Many people, especially children and the elderly, have difficulty swallowing tablets. Liquid forms of many medications taste extremely bitter and are often rejected. Simply put, strong bitterness is the main reason why people around the world, especially children, avoid taking their medicines, thereby putting their health and sometimes their lives at risk.

Today, a group of scientists from the Monell Chemical Senses Center has identified the first temporary, universal taste blocker that works in humans. Their conclusions appear in the British Journal of Pharmacology.

“Remarkably, and unlike our experience with bitter taste receptor blockers, the taste nerve blocker we tested worked for every subject and every bitter compound we tested,” said first author Linda J. Flammer. , Ph.D., senior research associate at Monell. and Director of the Corporate Partner Program. “I had never seen that before.”

Until now, efforts to block bitterness in foods and medications have focused on finding blockers of bitter taste receptors on the tongue. Because different drugs activate distinct sets of bitter taste receptors, targeting specific receptors can only suppress bitterness for some, but not all, bitter-tasting compounds.

“There is a clear need to develop bitterness blockers that can suppress the bitterness of many medications,” said co-author Carol Christensen, Ph.D., a Monell faculty member. “Although humans have 25 different bitter receptors, our ongoing research suggests that only a handful of bitter receptors may be responsible for most of the bitterness in medications.”

Taste cells in the mouth that express the TAS2R family of taste receptors are stimulated by sweet, bitter, and salty compounds and transmit signals to nerve fibers by releasing adenosine triphosphate (ATP), the primary energy source of a cell. In turn, ATP activates a receptor called P2X2/P2X3 on the receiving nerve cells. These nerves send information to the brain about the taste of food and medicine.

The team used a P2X2/P2X3 receptor inhibitor, called AF-353, to block taste-nerve transmission and reduce the bitterness signal caused by drugs and other taste compounds. Several P2X2/P2X3 receptor blockers have been identified, some of which have been tested in clinical trials to treat chronic cough; however, a side effect in these trials was taste disturbance. The Monell team capitalized on the “side effects” of these compounds to create an oral treatment that improves the palatability of the drugs.
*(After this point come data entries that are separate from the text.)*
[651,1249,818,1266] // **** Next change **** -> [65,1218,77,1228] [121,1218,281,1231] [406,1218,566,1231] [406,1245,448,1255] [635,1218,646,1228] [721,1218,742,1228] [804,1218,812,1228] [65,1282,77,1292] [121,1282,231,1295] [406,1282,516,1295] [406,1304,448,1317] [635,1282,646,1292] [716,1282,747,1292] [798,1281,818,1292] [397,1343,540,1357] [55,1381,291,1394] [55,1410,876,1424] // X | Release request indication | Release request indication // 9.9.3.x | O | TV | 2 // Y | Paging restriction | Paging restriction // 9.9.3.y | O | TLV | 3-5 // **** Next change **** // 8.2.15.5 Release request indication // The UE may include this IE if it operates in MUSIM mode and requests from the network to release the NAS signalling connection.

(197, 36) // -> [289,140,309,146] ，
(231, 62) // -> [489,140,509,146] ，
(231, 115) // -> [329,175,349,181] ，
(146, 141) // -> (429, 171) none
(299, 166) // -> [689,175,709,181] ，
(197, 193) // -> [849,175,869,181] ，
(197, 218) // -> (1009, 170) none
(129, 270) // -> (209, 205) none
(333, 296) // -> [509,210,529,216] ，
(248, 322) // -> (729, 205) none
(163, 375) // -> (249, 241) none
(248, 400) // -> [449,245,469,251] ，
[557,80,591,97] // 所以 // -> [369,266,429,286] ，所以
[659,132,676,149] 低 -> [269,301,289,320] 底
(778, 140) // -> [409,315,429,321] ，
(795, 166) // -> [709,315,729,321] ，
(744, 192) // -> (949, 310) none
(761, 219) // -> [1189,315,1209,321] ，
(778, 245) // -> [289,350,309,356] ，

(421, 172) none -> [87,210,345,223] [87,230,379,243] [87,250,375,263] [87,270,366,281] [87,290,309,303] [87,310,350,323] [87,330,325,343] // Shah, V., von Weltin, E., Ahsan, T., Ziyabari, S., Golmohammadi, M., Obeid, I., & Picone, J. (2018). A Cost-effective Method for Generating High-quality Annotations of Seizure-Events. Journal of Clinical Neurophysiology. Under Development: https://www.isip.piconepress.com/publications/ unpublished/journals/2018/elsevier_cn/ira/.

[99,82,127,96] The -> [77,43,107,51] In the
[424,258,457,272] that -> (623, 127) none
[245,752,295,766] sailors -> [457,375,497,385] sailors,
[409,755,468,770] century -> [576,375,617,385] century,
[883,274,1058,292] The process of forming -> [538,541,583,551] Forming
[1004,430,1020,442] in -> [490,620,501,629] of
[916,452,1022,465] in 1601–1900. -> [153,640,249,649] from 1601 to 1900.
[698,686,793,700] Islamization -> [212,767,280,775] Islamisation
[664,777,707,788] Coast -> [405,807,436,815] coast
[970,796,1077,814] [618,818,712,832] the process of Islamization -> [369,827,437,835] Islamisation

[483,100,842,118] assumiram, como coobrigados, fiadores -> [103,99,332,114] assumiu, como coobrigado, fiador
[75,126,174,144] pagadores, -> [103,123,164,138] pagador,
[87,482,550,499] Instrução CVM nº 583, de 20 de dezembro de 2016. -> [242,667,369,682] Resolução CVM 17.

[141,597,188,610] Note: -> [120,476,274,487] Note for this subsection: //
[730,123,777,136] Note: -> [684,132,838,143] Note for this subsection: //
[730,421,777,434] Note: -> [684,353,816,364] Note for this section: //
One of the main findings of the study is that rinsing your mouth with AF-353 significantly reduces the bitterness of two important drugs that treat common chronic diseases: praziquantel for parasites and tenofovir alafenamide (TAF) for hepatitis B and HIV.

“AF-353 is the first universal bitter taste blocker that has been identified,” said Monell faculty member Peihua Jiang, Ph.D. “In addition to bitter taste, it also affects salty, salty, sweet and sour tastes. , AF-353 only blocks taste. Other oral sensations such as tingling due to carbonation were not affected.

The team conducted both human sensory taste tests and mouse behavioral experiments to determine the magnitude, strength, and duration of the blocking effects. The results of human and rodent studies were similar in terms of the extent and duration of action of AF-353.

Topical application of AF-353 directly to the mouth can improve compliance with many important medications, especially those that save the lives of children in developing countries. “In humans, the blocking effect lasted 60 to 90 minutes, when their taste returned to normal,” Flammer said.

“We are now looking for taste blockers that act more quickly and allow the taste to return to normal sooner,” Jiang said.

Along with Flammer, Jiang, and Christensen, co-authors are Hillary Ellis, Natasha Rivers, Lauren Caronia, Misgana Y. Ghidewon, Paul AS Breslin, and Michael G. Tordoff, all of Monell. Breslin is also a faculty member at Rutgers University. Ghidewon is a student at the University of Pennsylvania.